IELTS’s examiners reserve the right to award band score zero for a so-called ‘perfect’
answer that contains all traits of a band score 9 response, if the examiner merely suspects
that an answer has been memorized (British Council 2017f, p. 2; 2017g, p. 2). The
examiner is not required to provide any evidence to the test-taker to justify their
subjective opinion and extreme action. IELTS reserve the right to cancel any test-takers
examination scores without providing written reasons to their fee-paying clients (British
Council, 2017a).


IELTS’s is a very high-stakes exam. This draconian policy has the potential for abuse by
an unconscionable rogue examiner who aims to maximize revenue earned at the local
branch office level.
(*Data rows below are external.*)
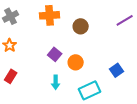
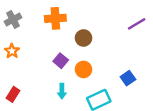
brown circle: (81, 26) -> (84, 38), moved
red rectangle: (11, 76) -> (13, 94), moved

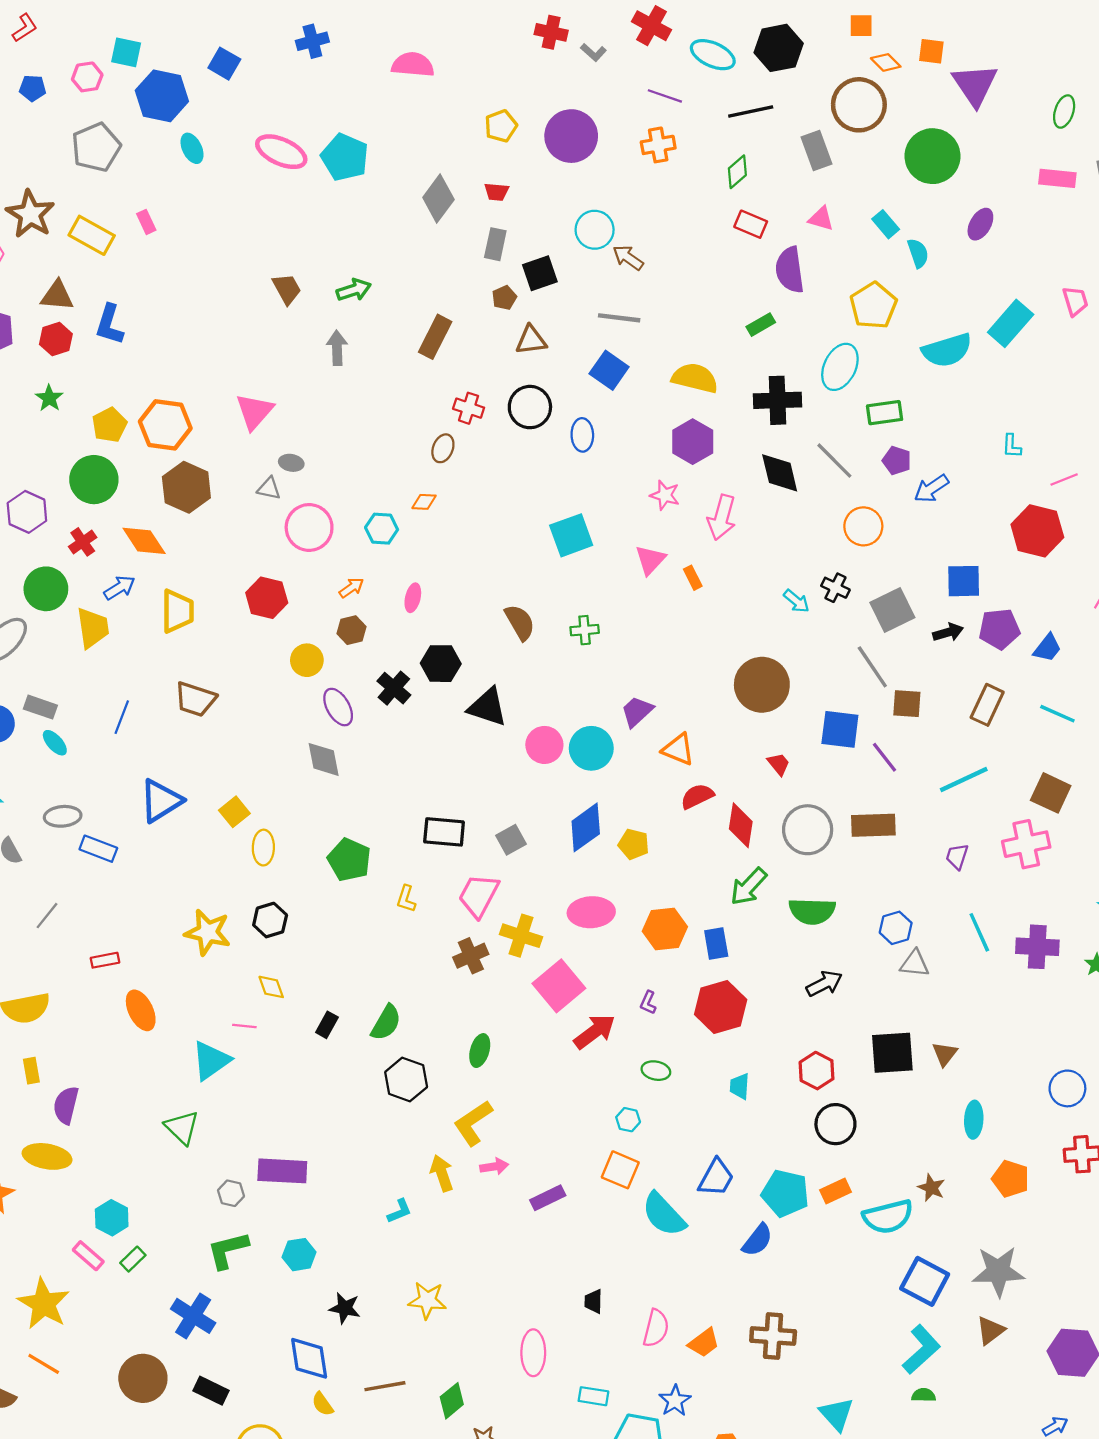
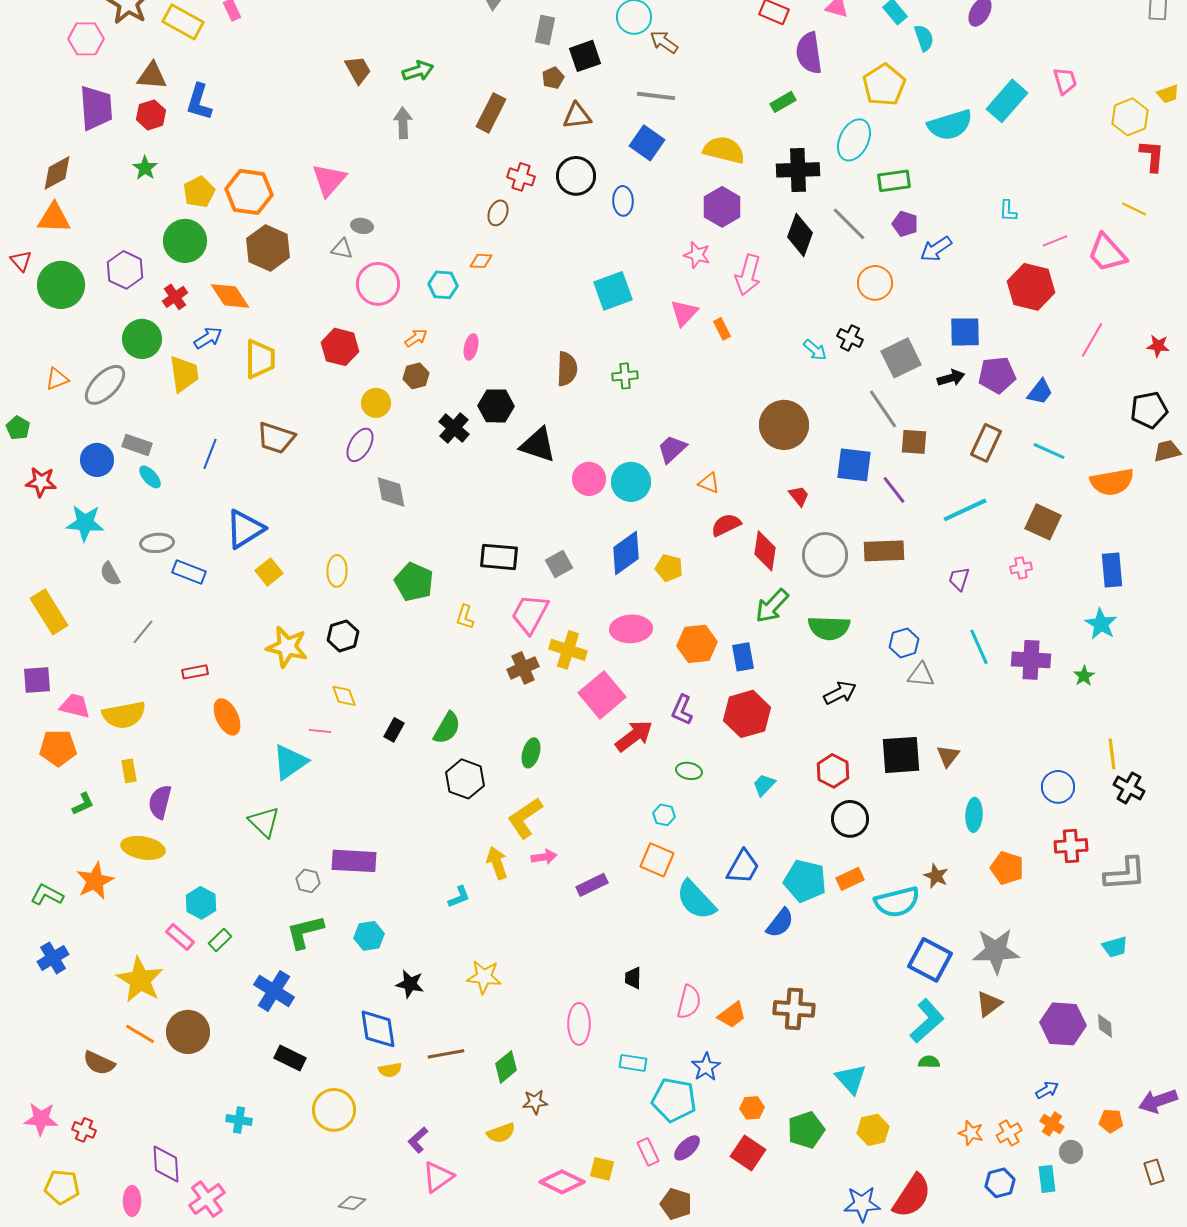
black diamond: (780, 473) -> (800, 235), turned 33
brown semicircle: (520, 622) -> (567, 369), turned 32
purple ellipse: (338, 707) -> (360, 445), moved, turned 60
orange triangle: (678, 749) -> (709, 483), size x0.7
yellow square: (234, 812) -> (269, 572), moved
pink cross: (1026, 844) -> (1021, 568), size x0.5
purple L-shape: (648, 1003) -> (682, 710), size x1.4
cyan trapezoid: (740, 1086) -> (764, 785), turned 40
brown circle: (143, 1378) -> (188, 1032), moved
yellow semicircle: (322, 1404) -> (390, 1070), turned -65

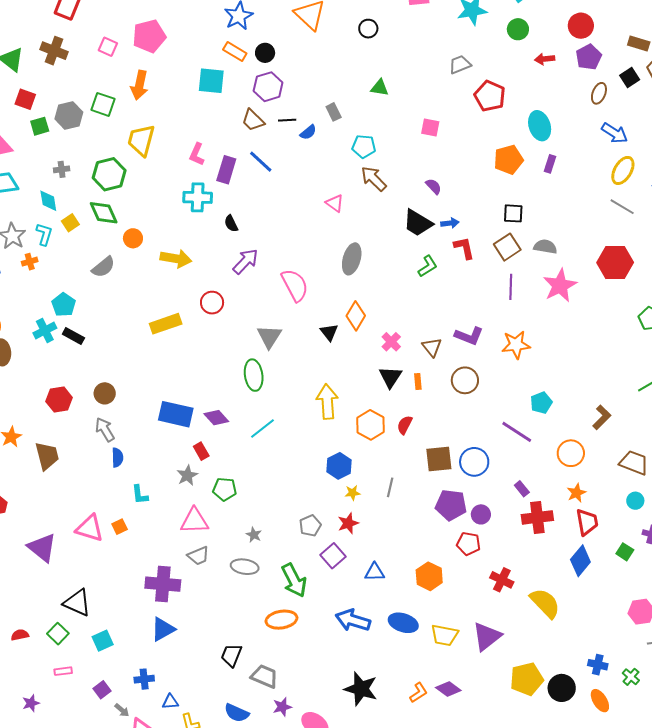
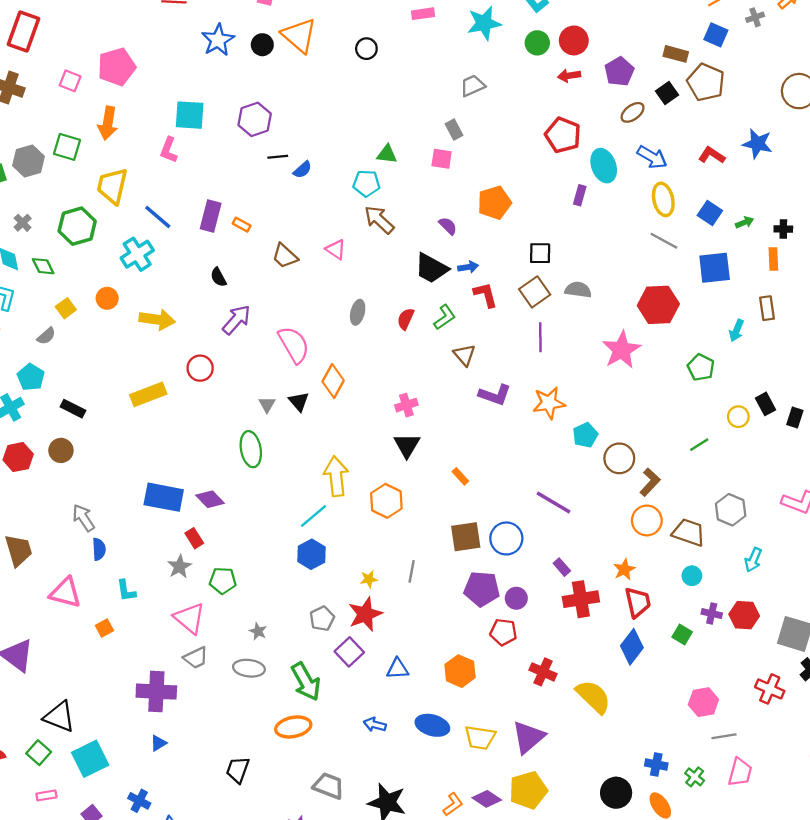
red circle: (581, 26) -> (574, 40), moved
orange rectangle: (235, 52) -> (242, 225), moved, size x0.7
black circle: (265, 53) -> (262, 45), moved
green triangle: (380, 88) -> (387, 154), moved
brown ellipse: (599, 93) -> (633, 112), turned 35
red pentagon: (490, 96) -> (563, 135), moved
gray rectangle: (334, 112) -> (454, 130), moved
brown trapezoid: (253, 120) -> (285, 256), moved
cyan ellipse: (540, 126) -> (604, 166), moved
pink L-shape: (197, 154) -> (169, 150), moved
orange pentagon: (508, 160) -> (494, 203), moved
blue line: (261, 162) -> (158, 217), moved
gray cross: (62, 169) -> (23, 223), turned -35
yellow ellipse: (623, 170) -> (663, 199), turned -40
cyan cross: (198, 197) -> (137, 254), moved, turned -32
green diamond: (104, 213) -> (43, 266), moved, size x0.7
yellow square: (70, 223) -> (66, 308), moved
gray ellipse: (352, 259) -> (358, 312), size x0.7
gray semicircle: (103, 267) -> (46, 336), moved, size x0.7
pink star: (560, 286) -> (622, 350), moved
orange diamond: (356, 316) -> (333, 381), moved
black triangle: (329, 332) -> (299, 402), moved
black rectangle: (73, 336) -> (73, 409), moved
gray triangle: (269, 337) -> (267, 404), size x0.6
pink cross: (391, 342) -> (406, 405), turned 30
brown triangle: (432, 347) -> (464, 355), moved
brown circle: (465, 380) -> (619, 458), moved
orange rectangle: (418, 382) -> (460, 476), moved, turned -35
brown circle: (105, 393) -> (61, 450), moved
red hexagon: (59, 400) -> (18, 457), moved
cyan pentagon: (541, 403) -> (585, 435), moved
red semicircle: (405, 425) -> (406, 319), moved
cyan line: (262, 429) -> (313, 516), moved
orange circle: (571, 453) -> (647, 520), moved
blue hexagon: (339, 466) -> (311, 554), moved
pink triangle: (194, 521) -> (190, 618), turned 44
red star: (348, 523) -> (365, 614), size x1.4
pink triangle: (90, 528) -> (65, 593), moved
blue arrow: (353, 620) -> (375, 725), size x0.6
blue triangle: (163, 629) -> (158, 743), size x0.6
cyan square: (103, 641) -> (90, 759), size x1.5
gray trapezoid: (264, 676) -> (328, 786), moved
blue cross: (144, 679) -> (139, 801), turned 36
yellow pentagon: (527, 679) -> (528, 790), moved

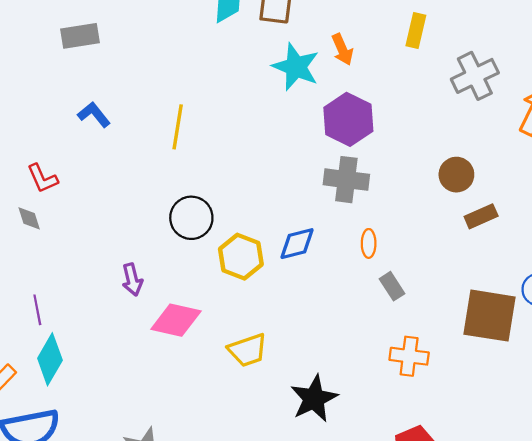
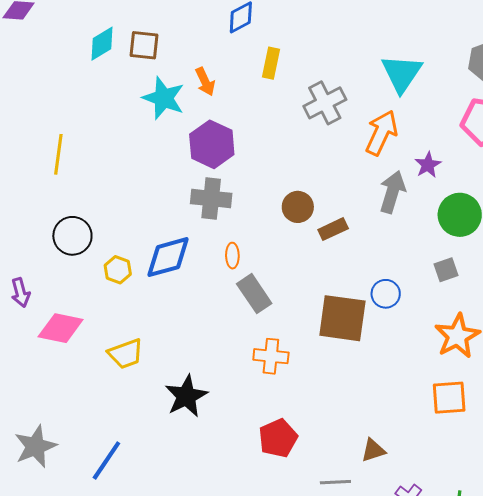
brown circle: (456, 175) -> (298, 207), moved
blue diamond: (297, 244) -> (168, 257), size x1.4
yellow hexagon: (241, 257) -> (118, 270), size x0.7
gray rectangle: (392, 286) -> (254, 294), size x1.5

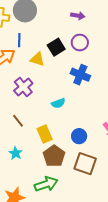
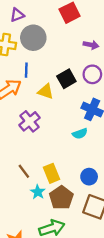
cyan semicircle: (58, 103) -> (80, 134), moved
brown line: (18, 121) -> (24, 171), moved
cyan star: (16, 153) -> (38, 192), moved

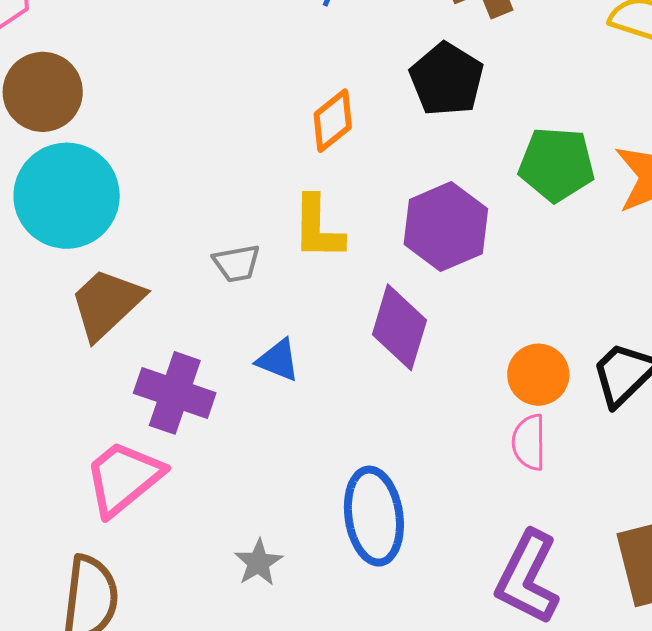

It can also be abused by rogue examiners who seek to discriminate
against a candidate because of factors such as the test-takers age, race, gender or religion.


(^)
Conclusion
Writing assessments is not easy. I argue that the numerous structural design flaws that
persist in IELTS’s subjective assessment rubrics are relatively easy to eradicate. IELTS
should eliminate multiple subjective criteria and switch to objective criteria. It should use
rubrics that clearly place an achievement in one band score matrix only. IELTS should
publish the internal copy of its assessment rubric. It should not allow its examiners carte
blanche to award a score of zero without justification for a high-stakes global exam.